Expectations of rising inflation became reality in May, as the latest inflation print from the US showed a year-on-year rise of 4.2%. Although the year-on-year comparison is flattered by a low inflation figure twelve months ago, there are still a number of drivers behind this headline figure, including the effects from the Fed’s aggressive fiscal and monetary easing, the narrowing of spare economic capacity, rising input costs (raw materials and energy) and the combination of the unwinding of pent-up consumer demand and supply-side constraints resulting from Covid.

European markets continue to rebound strongly

Strong gains were seen once again across the European markets, as investors continued to look past the current difficulties surrounding the Covid vaccination programmes, and out to the wider global economic recovery. Smaller EU nations were particularly strong, driven by good uplifts in GDP reported in the first quarter. Some smaller markets have returned more than 20% so fa this year. The Euro Stoxx 50 Index hit a new high on 1st June.

Commodities resume strong upward trend

Commodity prices around the world resumed their strong upward trajectory, with gains across the board. Energy commodities (oil, coal etc.) gained another 7.1%, making a total gain of more than 35% so far this year. Meanwhile, agricultural commodities (wheat, soy beans, coffee etc.) gained 5.7% (14.4% YTD), fertilizers rose by 4.4% (34.6% YTD) and metals and minerals gained 9.1% (26.2% YTD). Precious metals also rebounded strongly, with gold erasing all its year-to-date losses.

Emerging markets see inflows from investors

Emerging markets rallied once again in May, as the dollar weakened, rates remained low, and inflation began to become more visible. This is the perfect combination of factors for the emerging market economies, with their massive dollar-denominated debt and manufacturing economies. Investors have been quick to get on board with the emerging market recovery, and during May, one manager, Federated Hermes, announced that its Global Emerging Market Equity Fund would close to new investors from 15th June to maintain its liquidity and “portfolio characteristics”.

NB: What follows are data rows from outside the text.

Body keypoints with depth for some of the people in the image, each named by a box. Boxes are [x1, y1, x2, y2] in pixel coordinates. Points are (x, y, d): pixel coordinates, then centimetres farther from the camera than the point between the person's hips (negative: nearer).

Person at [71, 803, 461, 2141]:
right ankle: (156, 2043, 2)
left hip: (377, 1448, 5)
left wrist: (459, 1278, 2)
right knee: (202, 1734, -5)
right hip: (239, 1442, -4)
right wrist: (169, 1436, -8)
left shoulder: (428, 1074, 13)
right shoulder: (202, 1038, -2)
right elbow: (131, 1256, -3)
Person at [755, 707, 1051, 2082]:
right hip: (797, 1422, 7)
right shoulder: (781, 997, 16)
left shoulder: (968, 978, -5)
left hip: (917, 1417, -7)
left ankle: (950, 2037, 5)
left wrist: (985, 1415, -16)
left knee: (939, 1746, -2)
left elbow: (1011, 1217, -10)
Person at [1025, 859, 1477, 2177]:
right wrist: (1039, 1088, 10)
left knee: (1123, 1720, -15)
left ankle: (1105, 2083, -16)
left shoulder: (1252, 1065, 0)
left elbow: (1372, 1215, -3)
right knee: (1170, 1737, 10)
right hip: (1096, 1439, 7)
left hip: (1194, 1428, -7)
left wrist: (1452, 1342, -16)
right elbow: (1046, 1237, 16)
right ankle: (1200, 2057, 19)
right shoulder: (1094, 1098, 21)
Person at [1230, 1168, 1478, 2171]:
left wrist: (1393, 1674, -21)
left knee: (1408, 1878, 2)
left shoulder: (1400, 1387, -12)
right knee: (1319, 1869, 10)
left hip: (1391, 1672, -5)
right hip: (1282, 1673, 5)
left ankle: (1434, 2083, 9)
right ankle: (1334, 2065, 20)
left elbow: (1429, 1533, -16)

May was another positive month for equity investors generally, as all the major markets turned in gains and the emerging markets were also at the forefront once more. The reality of higher inflation numbers was established as the US headline CPI inflation rose to 4.2% and core inflation (excluding energy and food) hit 3.0%. Whilst higher inflation usually means higher interest rates, central banks appear minded to keep rates as low as possible for as long as possible to support the recovery and inflate away some of the debt that has piled up during the Covid crisis.


France was, once again, a strong performer, though Italy gave the best return in May. Despite France’s poor track record in rolling out Covid vaccinations, the CAC Index, at its peak, was up 16.9%, making it the best of the main global markets this year. Outside of the majors, many peripheral European markets saw strong growth, based on optimism for the global recovery and their own strong GDP growth in the first quarter of the year, led by Slovenia, up more than 27% so far in 2021. The pan-European Euro Stoxx 50 Index also hit a new all-time high on the morning of Tuesday 1st June.


Sterling continued its medium-term appreciation in May, benefiting from the rapid vaccine roll-out and the imminent return to “normality” expected in the second half of June. Britain has mostly maintained low single-digit deaths from the virus, despite the rise of the Indian variant. A weak dollar was the other striking feature of the currency markets, as higher inflation, coupled with a lower-for-longer monetary policy compounded the effect of the massive US trade deficit and savings shortfall to undermine the currency.


Bond markets represented an oasis of relative calm in May, amid the volatility of equities and commodities. Whilst many yields around the world remained flat, or edged lower, the total return from all sections of the global bond market was negative for Sterling investors, due to the strength of the pound during the month. Returns from sovereigns, IG corporates and high yield bonds were barely differentiated. This was despite the minutes of the latest Fed meeting reflecting some more hawkish views, that the tapering conversation should start sooner, rather than later.

*A Generic bond is a theoretical bond that always has the specified tenor, unlike a Benchmark bond, which is a physical bond, with a decreasing tenor.